Why is FHA mortgage insurance the same for everyone?
FHA charges a flat 0.55% annual premium regardless of credit score. Conventional PMI is priced by risk, so it costs more for lower scores and less for higher ones. That's why FHA is often cheaper for weaker credit and conventional is cheaper for strong credit.
Does FHA mortgage insurance ever go away?
On FHA loans with less than 10% down, the MIP lasts the life of the loan and never cancels with equity. The usual way to remove it is to refinance into a conventional loan once you have 20% equity. With 10% or more down, FHA MIP drops off after 11 years.
How much is the upfront cost difference?
FHA charges a 1.75% upfront mortgage insurance premium at closing (about $5,250 on a $300,000 loan), usually rolled into the loan. Conventional loans have no equivalent upfront insurance charge.
Can I switch from an FHA loan to a conventional loan later?
Yes, and many buyers do. Once you reach about 20% equity, refinancing from FHA to conventional removes the FHA mortgage insurance. It's worth it when the monthly savings outweigh the refinance closing costs.
What credit score do I need for each loan?

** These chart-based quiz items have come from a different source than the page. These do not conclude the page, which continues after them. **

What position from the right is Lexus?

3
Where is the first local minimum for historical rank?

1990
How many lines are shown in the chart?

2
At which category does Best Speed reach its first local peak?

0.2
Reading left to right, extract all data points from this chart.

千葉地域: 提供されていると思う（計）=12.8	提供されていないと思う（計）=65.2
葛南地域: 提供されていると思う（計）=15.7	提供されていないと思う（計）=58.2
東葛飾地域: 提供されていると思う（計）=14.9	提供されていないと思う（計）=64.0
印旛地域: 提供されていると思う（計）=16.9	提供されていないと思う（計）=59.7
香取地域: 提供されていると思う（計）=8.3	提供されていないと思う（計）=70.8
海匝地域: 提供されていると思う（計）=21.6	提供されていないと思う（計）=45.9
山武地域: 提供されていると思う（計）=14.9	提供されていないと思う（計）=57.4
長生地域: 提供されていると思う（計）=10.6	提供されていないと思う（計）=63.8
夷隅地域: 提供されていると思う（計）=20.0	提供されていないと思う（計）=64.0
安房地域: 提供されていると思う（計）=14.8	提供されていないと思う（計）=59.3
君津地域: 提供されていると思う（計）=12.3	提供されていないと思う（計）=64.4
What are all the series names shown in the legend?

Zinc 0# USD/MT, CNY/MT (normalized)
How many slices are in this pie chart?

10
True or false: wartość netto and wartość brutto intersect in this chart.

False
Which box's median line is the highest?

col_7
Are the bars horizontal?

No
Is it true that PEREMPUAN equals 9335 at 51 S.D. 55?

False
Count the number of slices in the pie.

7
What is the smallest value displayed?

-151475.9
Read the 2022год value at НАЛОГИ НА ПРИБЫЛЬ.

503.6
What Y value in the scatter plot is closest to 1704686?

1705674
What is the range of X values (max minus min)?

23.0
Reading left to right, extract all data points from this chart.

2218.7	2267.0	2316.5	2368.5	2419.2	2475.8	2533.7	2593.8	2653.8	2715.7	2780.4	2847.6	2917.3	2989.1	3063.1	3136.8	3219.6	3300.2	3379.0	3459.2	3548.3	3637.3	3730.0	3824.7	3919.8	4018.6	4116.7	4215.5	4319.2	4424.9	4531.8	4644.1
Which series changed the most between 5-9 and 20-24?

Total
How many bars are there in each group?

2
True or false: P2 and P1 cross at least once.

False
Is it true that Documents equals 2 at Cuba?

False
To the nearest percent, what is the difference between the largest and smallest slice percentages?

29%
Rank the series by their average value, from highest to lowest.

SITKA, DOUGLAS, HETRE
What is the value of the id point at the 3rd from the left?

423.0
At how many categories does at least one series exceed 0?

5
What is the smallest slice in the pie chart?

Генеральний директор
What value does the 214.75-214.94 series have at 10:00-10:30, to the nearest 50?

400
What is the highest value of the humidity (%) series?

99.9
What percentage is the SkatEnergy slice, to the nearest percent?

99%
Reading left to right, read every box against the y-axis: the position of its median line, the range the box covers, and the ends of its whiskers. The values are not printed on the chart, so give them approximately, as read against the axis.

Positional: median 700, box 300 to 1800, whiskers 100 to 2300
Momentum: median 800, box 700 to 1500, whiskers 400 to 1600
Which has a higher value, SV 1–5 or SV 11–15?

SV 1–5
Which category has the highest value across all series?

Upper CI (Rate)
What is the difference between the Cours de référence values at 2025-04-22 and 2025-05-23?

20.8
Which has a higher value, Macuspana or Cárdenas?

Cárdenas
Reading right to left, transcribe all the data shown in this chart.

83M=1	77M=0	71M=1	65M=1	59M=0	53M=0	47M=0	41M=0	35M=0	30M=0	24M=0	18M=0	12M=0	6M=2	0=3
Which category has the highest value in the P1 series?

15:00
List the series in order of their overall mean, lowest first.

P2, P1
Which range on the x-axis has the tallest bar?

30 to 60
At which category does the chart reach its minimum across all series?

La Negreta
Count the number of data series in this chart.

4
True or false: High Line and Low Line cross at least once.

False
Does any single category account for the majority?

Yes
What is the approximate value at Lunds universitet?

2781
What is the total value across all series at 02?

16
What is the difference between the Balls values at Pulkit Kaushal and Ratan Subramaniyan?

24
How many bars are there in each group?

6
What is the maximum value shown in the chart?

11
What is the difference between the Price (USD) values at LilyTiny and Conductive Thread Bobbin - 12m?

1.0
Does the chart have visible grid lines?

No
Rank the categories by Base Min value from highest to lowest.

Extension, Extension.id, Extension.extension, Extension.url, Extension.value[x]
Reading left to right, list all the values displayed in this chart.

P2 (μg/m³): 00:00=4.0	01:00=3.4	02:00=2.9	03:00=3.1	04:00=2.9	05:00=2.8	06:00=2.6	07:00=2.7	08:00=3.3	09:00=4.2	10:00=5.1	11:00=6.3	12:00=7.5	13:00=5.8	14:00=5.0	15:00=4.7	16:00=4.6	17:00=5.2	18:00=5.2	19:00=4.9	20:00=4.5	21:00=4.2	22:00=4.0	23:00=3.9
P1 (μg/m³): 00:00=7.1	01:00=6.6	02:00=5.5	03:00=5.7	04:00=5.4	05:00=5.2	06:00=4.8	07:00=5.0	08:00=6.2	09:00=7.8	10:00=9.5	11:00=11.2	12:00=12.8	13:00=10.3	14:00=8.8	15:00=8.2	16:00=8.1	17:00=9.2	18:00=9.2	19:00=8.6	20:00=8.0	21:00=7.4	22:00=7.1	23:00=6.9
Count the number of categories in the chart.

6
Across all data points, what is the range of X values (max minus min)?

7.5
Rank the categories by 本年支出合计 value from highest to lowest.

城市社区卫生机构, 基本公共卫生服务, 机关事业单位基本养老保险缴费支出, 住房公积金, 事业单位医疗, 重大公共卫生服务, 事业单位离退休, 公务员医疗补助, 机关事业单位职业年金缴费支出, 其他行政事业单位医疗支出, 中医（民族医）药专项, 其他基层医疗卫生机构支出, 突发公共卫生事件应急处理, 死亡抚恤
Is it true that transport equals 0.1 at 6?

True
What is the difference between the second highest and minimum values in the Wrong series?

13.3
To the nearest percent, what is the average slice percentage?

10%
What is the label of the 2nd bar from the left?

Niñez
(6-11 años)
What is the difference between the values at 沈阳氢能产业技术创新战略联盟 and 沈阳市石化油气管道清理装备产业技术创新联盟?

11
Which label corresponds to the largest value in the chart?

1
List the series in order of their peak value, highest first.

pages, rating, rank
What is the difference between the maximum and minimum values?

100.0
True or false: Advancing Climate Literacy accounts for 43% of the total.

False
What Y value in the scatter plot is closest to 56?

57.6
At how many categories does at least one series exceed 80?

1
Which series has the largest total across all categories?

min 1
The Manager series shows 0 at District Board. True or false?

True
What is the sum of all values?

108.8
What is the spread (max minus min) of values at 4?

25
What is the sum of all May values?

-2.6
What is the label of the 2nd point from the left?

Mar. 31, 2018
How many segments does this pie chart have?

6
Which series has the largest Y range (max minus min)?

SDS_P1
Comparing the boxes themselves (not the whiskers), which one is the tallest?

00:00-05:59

FHA allows scores as low as 580 (or 500 with 10% down). Conventional loans typically require around 620, and you'll want 700+ to get the low PMI rates that make conventional the cheaper option.
This guide is for general informational purposes only and is not financial or lending advice. Mortgage insurance rates, fees, and loan terms vary by lender and individual circumstances. Confirm current costs with a licensed lender before making decisions.